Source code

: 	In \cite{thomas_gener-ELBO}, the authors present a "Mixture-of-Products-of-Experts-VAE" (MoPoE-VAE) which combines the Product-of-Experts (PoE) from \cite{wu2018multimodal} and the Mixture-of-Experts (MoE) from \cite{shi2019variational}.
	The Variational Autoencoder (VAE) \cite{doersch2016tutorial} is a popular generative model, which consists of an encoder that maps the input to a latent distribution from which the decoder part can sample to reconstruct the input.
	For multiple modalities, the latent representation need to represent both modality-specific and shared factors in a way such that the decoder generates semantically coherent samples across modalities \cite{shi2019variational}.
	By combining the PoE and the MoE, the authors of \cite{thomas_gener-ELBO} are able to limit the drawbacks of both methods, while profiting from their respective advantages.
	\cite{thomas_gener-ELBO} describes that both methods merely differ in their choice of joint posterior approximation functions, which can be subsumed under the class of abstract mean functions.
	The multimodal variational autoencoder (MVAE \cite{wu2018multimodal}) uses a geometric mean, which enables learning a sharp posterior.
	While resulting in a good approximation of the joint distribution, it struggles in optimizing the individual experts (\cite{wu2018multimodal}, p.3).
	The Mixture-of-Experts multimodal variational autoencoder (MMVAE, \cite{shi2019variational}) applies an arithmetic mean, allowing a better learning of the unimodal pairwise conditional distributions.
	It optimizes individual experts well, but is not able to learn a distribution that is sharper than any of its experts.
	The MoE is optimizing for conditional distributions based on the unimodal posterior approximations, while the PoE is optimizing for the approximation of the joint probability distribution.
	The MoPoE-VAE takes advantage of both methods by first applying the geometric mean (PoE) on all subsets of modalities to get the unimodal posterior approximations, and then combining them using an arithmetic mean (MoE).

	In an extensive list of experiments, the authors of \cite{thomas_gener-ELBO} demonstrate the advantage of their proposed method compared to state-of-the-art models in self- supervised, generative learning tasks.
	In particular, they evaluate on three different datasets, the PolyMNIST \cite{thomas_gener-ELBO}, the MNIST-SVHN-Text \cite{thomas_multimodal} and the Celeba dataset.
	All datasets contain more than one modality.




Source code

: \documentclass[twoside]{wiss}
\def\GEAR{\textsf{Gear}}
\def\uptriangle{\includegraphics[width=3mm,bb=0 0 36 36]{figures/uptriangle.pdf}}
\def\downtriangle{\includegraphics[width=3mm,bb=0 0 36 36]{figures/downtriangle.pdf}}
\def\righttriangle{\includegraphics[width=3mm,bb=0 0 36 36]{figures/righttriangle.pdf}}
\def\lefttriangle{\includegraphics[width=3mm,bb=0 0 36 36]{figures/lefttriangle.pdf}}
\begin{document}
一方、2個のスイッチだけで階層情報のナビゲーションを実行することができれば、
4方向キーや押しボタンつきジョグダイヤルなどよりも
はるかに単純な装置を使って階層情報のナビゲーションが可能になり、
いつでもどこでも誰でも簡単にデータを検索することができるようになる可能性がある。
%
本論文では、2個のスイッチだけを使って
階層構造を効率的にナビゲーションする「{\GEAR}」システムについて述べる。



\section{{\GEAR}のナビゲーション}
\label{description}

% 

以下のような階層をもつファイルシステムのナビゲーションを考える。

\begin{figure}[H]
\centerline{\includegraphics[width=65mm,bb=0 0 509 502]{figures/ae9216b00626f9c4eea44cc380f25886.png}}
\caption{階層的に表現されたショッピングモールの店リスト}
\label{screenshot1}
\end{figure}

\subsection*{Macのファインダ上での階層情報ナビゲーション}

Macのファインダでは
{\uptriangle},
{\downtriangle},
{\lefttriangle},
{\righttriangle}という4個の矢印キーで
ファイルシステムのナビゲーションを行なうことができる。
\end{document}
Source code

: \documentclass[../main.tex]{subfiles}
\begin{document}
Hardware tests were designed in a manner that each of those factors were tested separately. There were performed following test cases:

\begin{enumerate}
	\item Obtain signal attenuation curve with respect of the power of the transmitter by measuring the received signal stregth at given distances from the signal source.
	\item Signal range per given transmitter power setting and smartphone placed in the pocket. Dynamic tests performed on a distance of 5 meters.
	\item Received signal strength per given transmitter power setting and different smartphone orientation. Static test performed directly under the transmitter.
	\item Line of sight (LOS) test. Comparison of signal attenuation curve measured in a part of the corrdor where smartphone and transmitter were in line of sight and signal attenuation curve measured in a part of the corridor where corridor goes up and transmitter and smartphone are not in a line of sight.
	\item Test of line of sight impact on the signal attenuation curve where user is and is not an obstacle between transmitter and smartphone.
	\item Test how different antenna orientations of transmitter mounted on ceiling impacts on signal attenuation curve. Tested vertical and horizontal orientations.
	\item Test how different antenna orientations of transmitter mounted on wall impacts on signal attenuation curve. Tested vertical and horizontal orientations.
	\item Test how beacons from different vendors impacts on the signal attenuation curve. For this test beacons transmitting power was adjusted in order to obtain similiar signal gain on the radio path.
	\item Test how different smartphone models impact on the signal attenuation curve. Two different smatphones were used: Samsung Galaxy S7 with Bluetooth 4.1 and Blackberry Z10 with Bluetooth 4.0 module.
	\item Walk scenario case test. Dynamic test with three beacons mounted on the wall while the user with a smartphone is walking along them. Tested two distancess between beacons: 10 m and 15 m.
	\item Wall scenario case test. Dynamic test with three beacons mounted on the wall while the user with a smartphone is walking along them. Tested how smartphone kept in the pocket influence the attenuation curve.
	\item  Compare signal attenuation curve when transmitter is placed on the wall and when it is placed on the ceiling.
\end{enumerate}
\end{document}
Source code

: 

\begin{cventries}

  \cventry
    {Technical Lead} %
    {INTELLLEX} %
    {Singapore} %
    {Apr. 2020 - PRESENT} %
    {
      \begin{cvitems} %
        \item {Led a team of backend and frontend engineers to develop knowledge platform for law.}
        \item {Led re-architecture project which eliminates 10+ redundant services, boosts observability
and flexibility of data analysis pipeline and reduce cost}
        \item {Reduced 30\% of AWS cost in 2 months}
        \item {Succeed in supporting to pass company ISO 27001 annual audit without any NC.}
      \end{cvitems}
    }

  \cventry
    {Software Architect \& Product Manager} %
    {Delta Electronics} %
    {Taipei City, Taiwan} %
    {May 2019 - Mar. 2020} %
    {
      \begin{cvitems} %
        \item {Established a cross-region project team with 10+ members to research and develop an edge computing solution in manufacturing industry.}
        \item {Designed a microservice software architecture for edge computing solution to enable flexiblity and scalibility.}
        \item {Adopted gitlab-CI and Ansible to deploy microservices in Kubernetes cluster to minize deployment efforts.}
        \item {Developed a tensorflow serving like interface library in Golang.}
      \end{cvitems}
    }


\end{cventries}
==
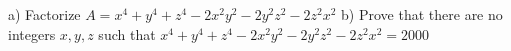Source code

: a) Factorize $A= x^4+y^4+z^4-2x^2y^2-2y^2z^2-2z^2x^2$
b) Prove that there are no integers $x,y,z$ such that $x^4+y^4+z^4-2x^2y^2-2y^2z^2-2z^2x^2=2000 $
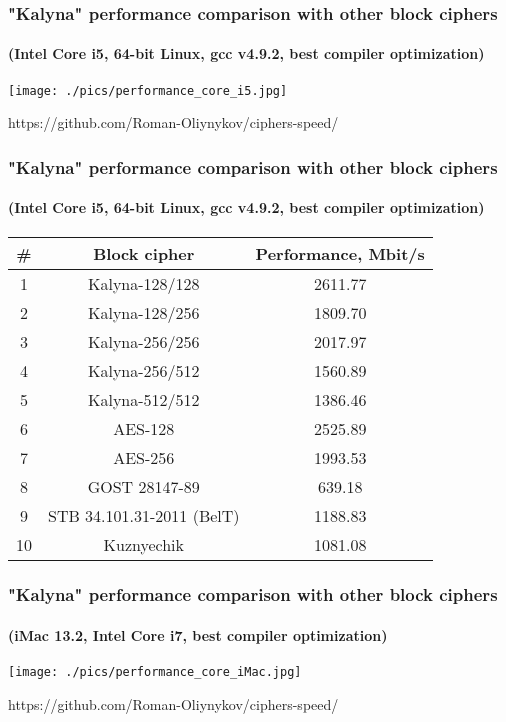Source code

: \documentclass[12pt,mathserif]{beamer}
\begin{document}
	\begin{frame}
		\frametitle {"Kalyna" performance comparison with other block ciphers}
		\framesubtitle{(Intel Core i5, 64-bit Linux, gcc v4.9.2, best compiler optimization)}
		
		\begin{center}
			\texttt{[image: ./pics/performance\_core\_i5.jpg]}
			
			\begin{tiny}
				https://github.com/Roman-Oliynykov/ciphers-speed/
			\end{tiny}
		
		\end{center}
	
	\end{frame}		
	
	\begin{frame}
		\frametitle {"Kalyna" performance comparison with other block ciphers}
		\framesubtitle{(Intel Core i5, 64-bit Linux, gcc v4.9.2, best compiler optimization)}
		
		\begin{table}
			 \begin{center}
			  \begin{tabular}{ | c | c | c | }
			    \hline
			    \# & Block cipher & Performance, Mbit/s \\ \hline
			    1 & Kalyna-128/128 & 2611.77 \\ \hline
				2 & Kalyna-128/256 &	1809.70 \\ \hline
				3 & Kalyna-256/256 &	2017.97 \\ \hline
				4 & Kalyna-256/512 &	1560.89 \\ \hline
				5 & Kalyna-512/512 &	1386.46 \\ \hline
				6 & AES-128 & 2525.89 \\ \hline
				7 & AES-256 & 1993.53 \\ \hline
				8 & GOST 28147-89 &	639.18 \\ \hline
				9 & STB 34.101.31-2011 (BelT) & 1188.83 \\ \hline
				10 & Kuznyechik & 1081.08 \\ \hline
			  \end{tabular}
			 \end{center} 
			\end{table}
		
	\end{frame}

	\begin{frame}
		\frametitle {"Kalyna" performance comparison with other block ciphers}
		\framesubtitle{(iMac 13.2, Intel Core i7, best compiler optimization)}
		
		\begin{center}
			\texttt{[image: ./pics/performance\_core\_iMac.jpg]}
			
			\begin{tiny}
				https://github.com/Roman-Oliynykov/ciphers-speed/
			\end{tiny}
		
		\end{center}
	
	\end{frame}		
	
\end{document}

▸ **REQUIRED ACTION**
Repeat word for word the lines above that run from the line containing "以下のような階層をもつファイルシステムのナビゲーションを考える。" through the line containing "under the transmitter.", both ends included, and nothing else.

▸ **SOLUTION TO THE EXERCISE**
以下のような階層をもつファイルシステムのナビゲーションを考える。

\begin{figure}[H]
\centerline{\includegraphics[width=65mm,bb=0 0 509 502]{figures/ae9216b00626f9c4eea44cc380f25886.png}}
\caption{階層的に表現されたショッピングモールの店リスト}
\label{screenshot1}
\end{figure}

\subsection*{Macのファインダ上での階層情報ナビゲーション}

Macのファインダでは
{\uptriangle},
{\downtriangle},
{\lefttriangle},
{\righttriangle}という4個の矢印キーで
ファイルシステムのナビゲーションを行なうことができる。
\end{document}
Source code

: \documentclass[../main.tex]{subfiles}
\begin{document}
Hardware tests were designed in a manner that each of those factors were tested separately. There were performed following test cases:

\begin{enumerate}
	\item Obtain signal attenuation curve with respect of the power of the transmitter by measuring the received signal stregth at given distances from the signal source.
	\item Signal range per given transmitter power setting and smartphone placed in the pocket. Dynamic tests performed on a distance of 5 meters.
	\item Received signal strength per given transmitter power setting and different smartphone orientation. Static test performed directly under the transmitter.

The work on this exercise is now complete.